Yeah both the SH_LOOKUP and SH_DELETE_ITEM are inlined.

I think the difference might be coming from the fact that I have to
calculate the bucket index from the bucket pointer using:

  /* Calculate the index of 'entry' */
    curelem = entry - &tb->data[0];

There is some slight change of instructions due to the change in the
hash lookup part of SH_DELETE, but for the guts of the code that's
generated for SH_DELETE_ITEM, there's a set of instructions that are
just additional:

subq %r10, %rax
sarq $4, %rax
imull $-1431655765, %eax, %eax
leal 1(%rax), %r8d

For testing sake, I changed the curelem = entry - &tb->data[0]; to
just be curelem = 10; and those 4 instructions disappear.

I can't really work out what the imull constant means.

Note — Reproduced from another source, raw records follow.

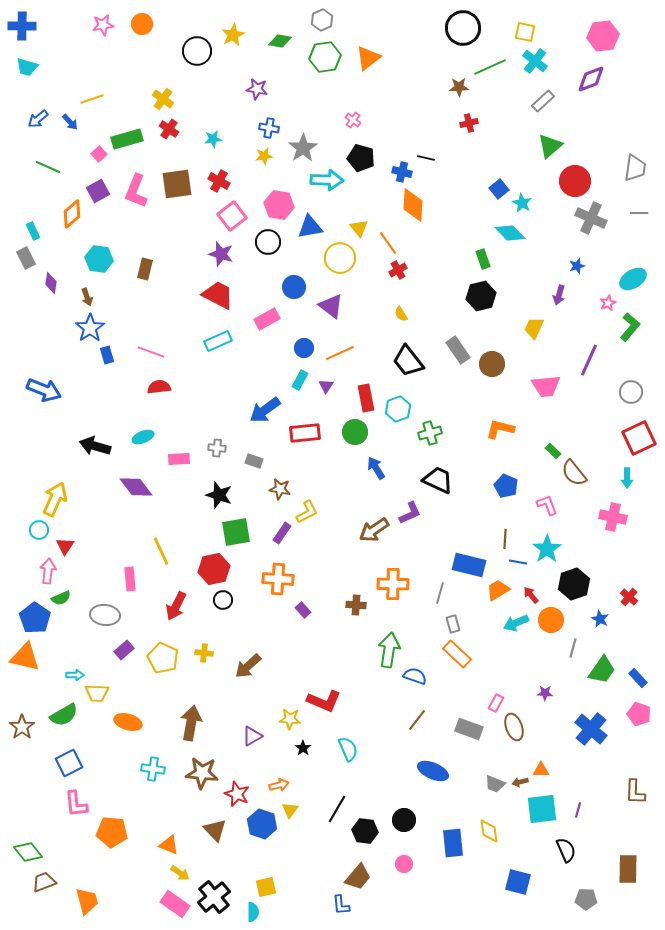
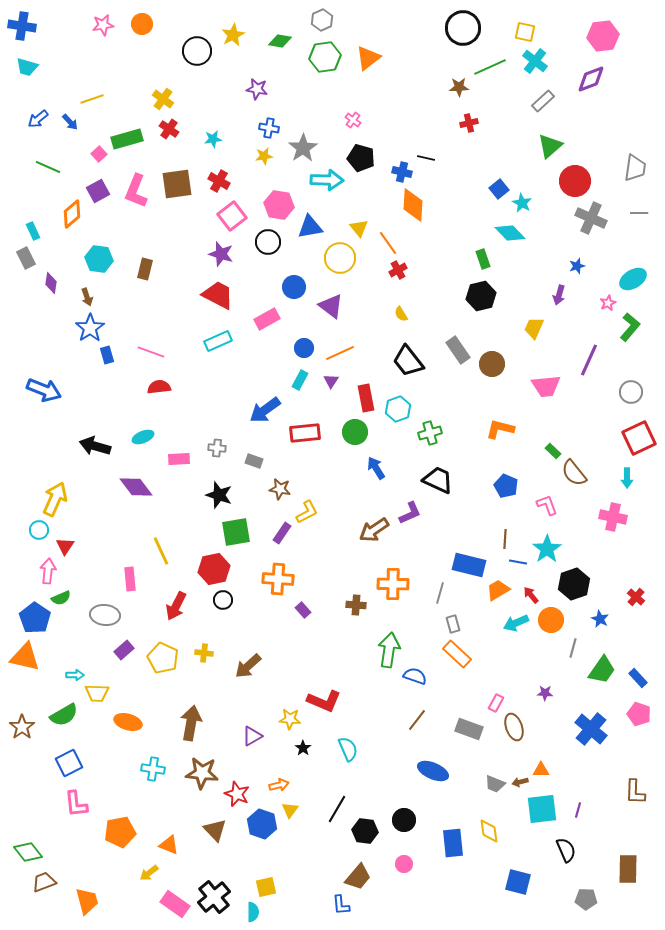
blue cross at (22, 26): rotated 8 degrees clockwise
purple triangle at (326, 386): moved 5 px right, 5 px up
red cross at (629, 597): moved 7 px right
orange pentagon at (112, 832): moved 8 px right; rotated 16 degrees counterclockwise
yellow arrow at (180, 873): moved 31 px left; rotated 108 degrees clockwise
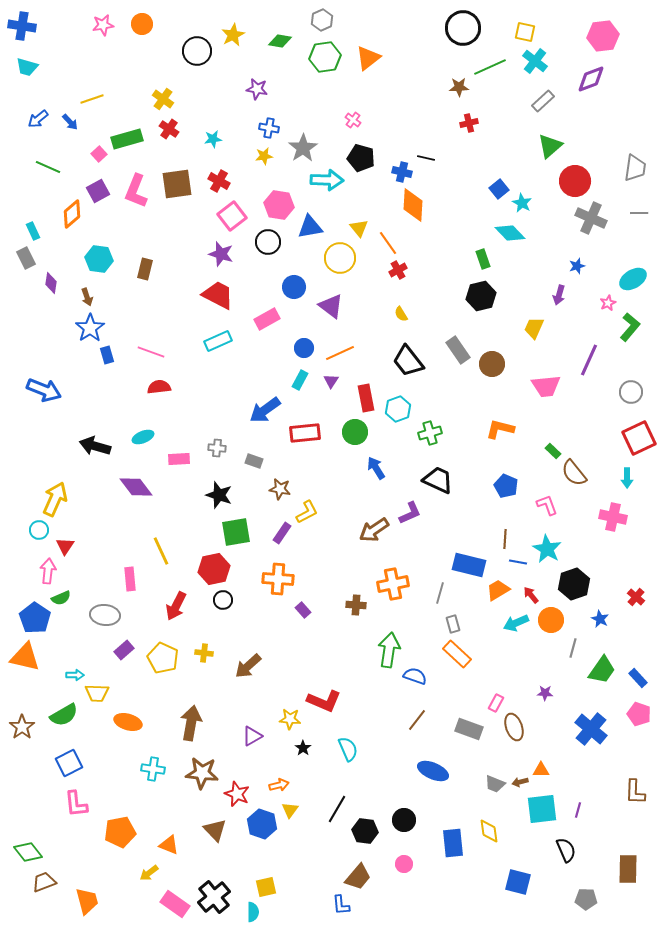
cyan star at (547, 549): rotated 8 degrees counterclockwise
orange cross at (393, 584): rotated 12 degrees counterclockwise
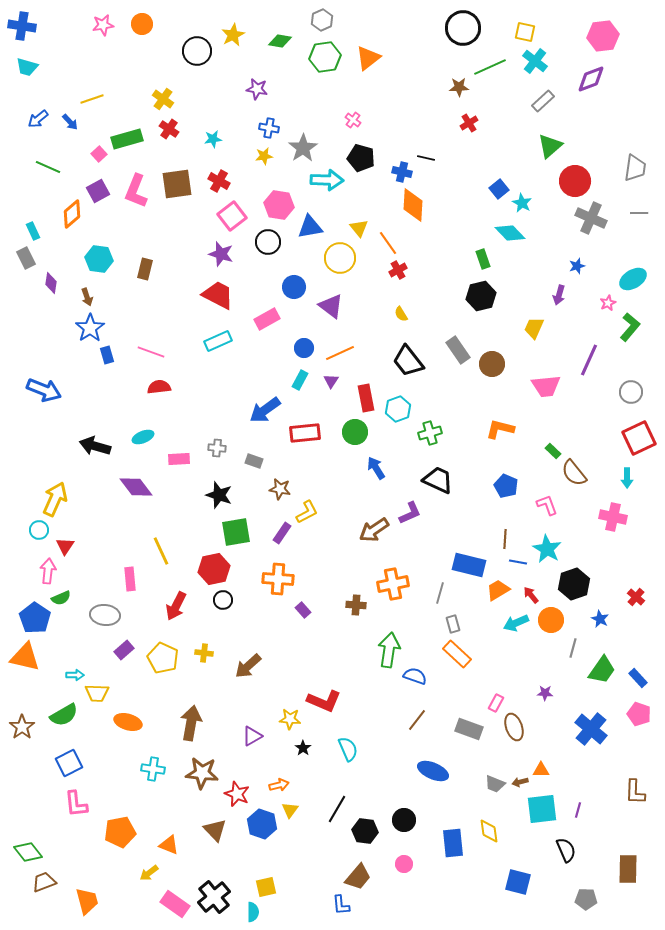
red cross at (469, 123): rotated 18 degrees counterclockwise
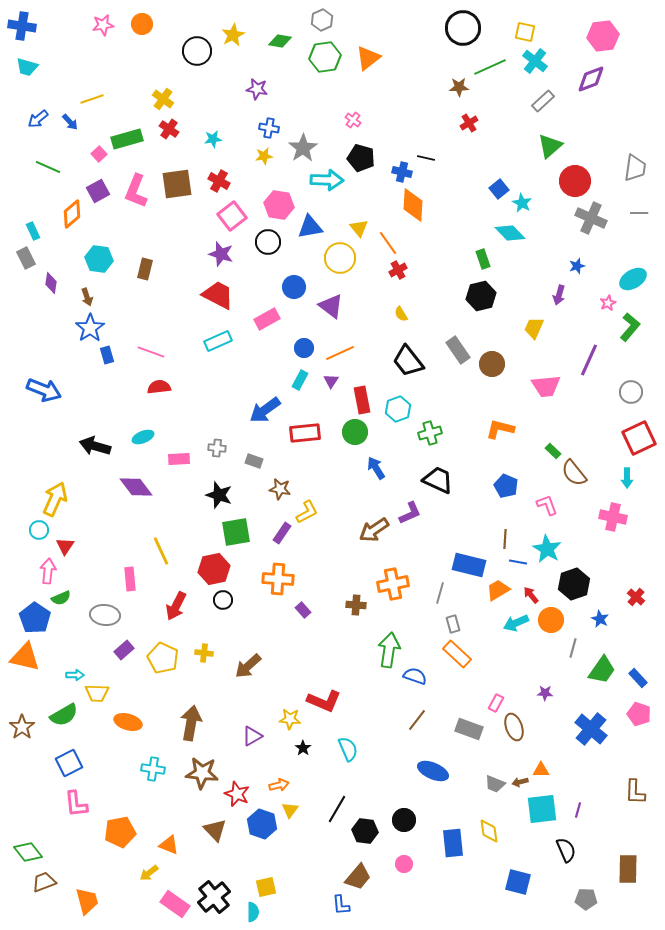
red rectangle at (366, 398): moved 4 px left, 2 px down
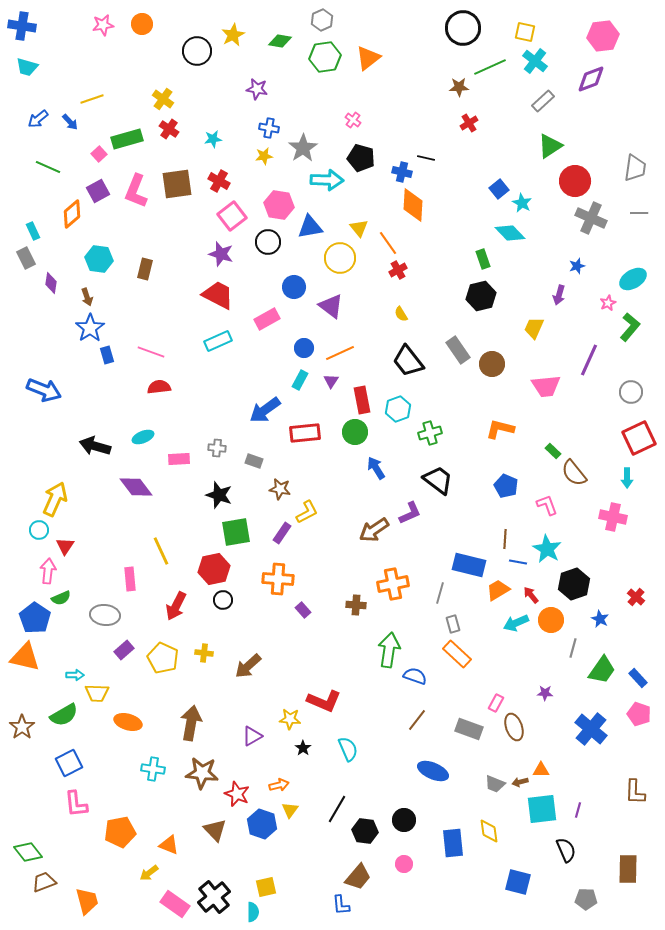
green triangle at (550, 146): rotated 8 degrees clockwise
black trapezoid at (438, 480): rotated 12 degrees clockwise
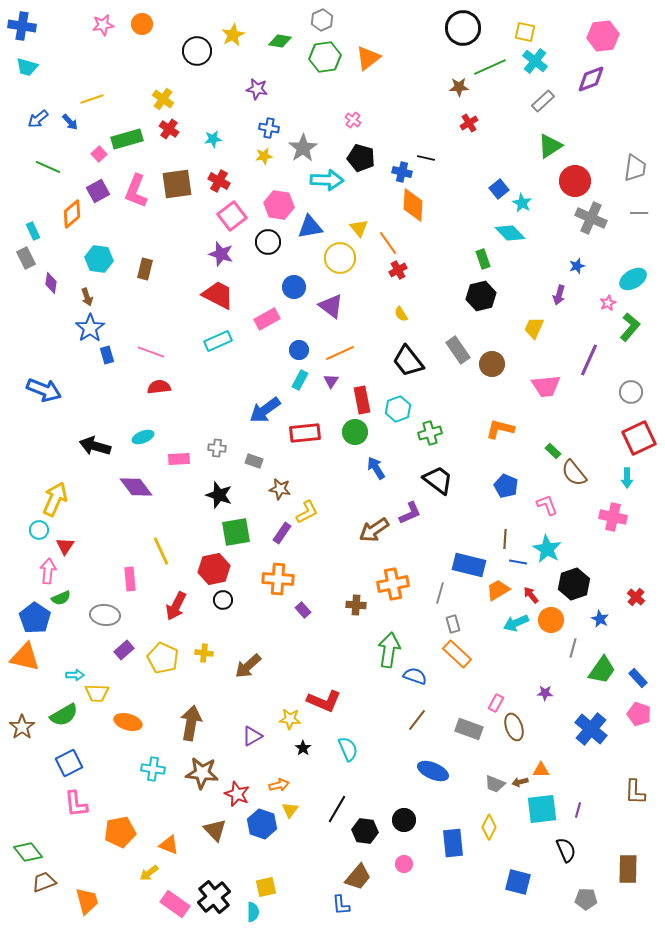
blue circle at (304, 348): moved 5 px left, 2 px down
yellow diamond at (489, 831): moved 4 px up; rotated 35 degrees clockwise
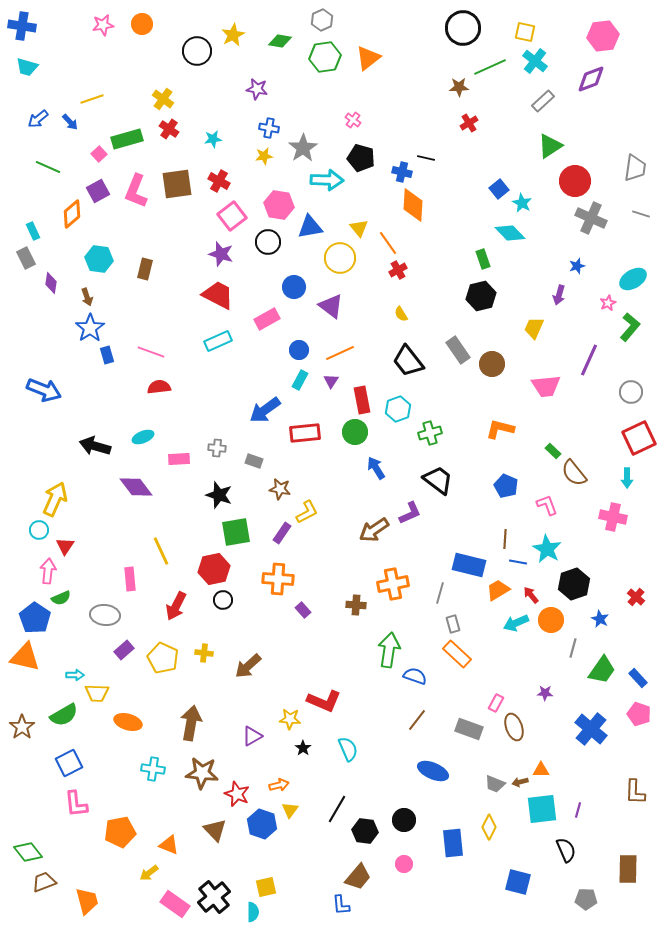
gray line at (639, 213): moved 2 px right, 1 px down; rotated 18 degrees clockwise
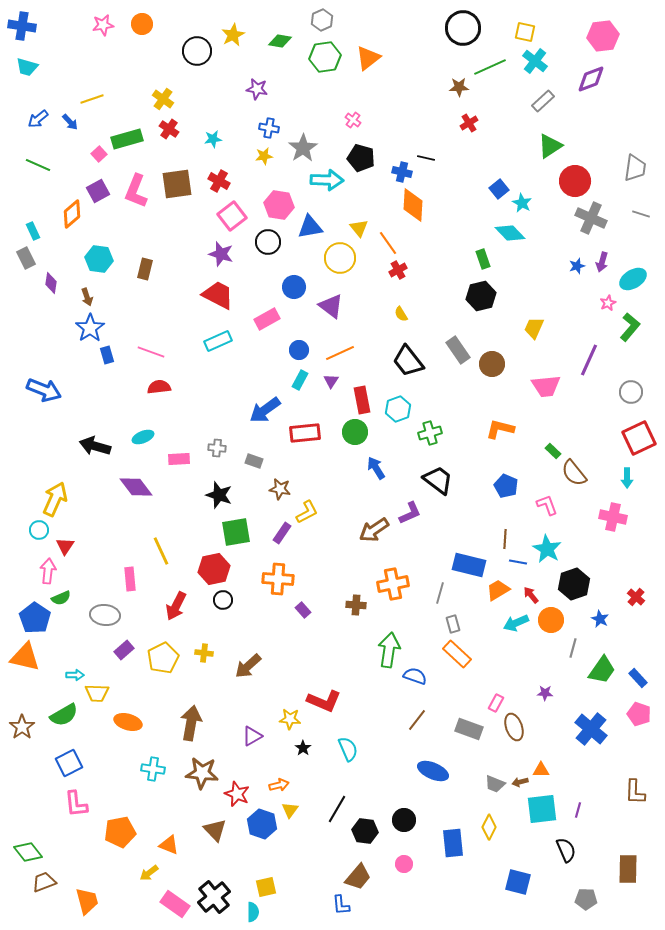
green line at (48, 167): moved 10 px left, 2 px up
purple arrow at (559, 295): moved 43 px right, 33 px up
yellow pentagon at (163, 658): rotated 20 degrees clockwise
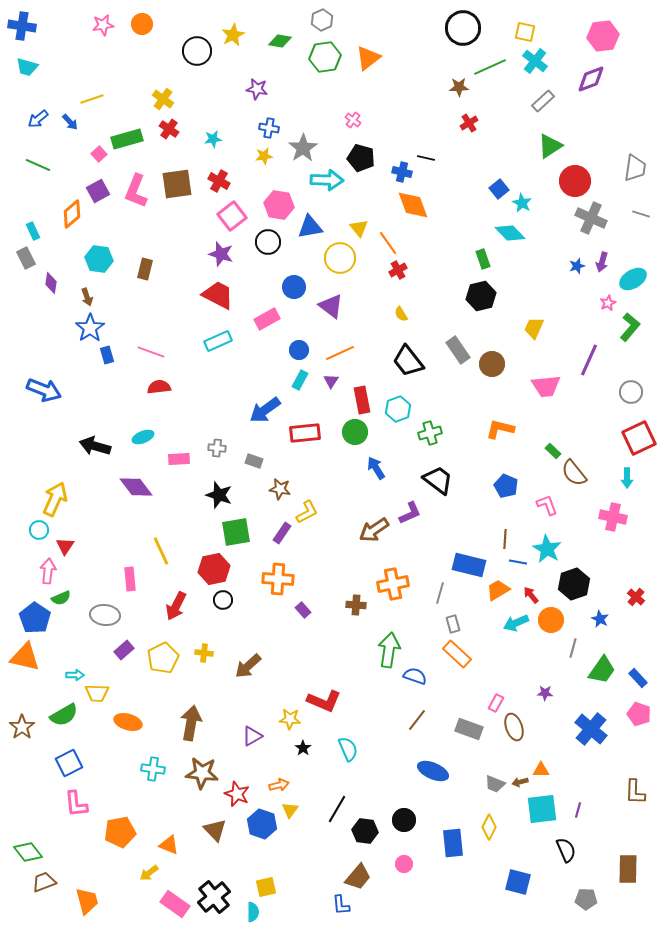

In binary, that
number is 10101010101010101010101010101011

I wonder if it might be easier if I just leave SH_DELETE alone and
just add a new function to delete with the known element.

> When the SH_SCOPE isn't static *, then IIRC gcc on unixes can't rely on
> the called function actually being the function defined in the same
> translation unit (unless -fno-semantic-interposition is specified).
>
>
> Hm, but you said that this happens in tidbitmap.c, and there all
> referenced functions are local statics. So that's not quite the
> explanation I was thinking it was...
>
>
> Hm. Also wonder whether we currently (i.e. the existing code) we
> unnecessarily end up reloading tb->data a bunch of times, because we do
> the access to ->data as
>                 SH_ELEMENT_TYPE *entry = &tb->data[curelem];
>
> Think we should instead store tb->data in a local variable.

At the start of SH_DELETE_ITEM I tried doing:

SH_ELEMENT_TYPE *buckets = tb->data;

then referencing that local var instead of tb->data in the body of the
loop.  No meaningful improvements to the assembly. It just seems to
adjust which registers are used.

WIth the local var I see:

addq %r9, %rdx

but in the version without the local variable I see:

addq 24(%rdi), %rdx

the data array is 24 bytes into the SH_TYPE struct. So it appears like
we just calculate the offset to that field by adding 24 to the tb
field without the local var and just load the value from the register
that's storing the local var otherwise.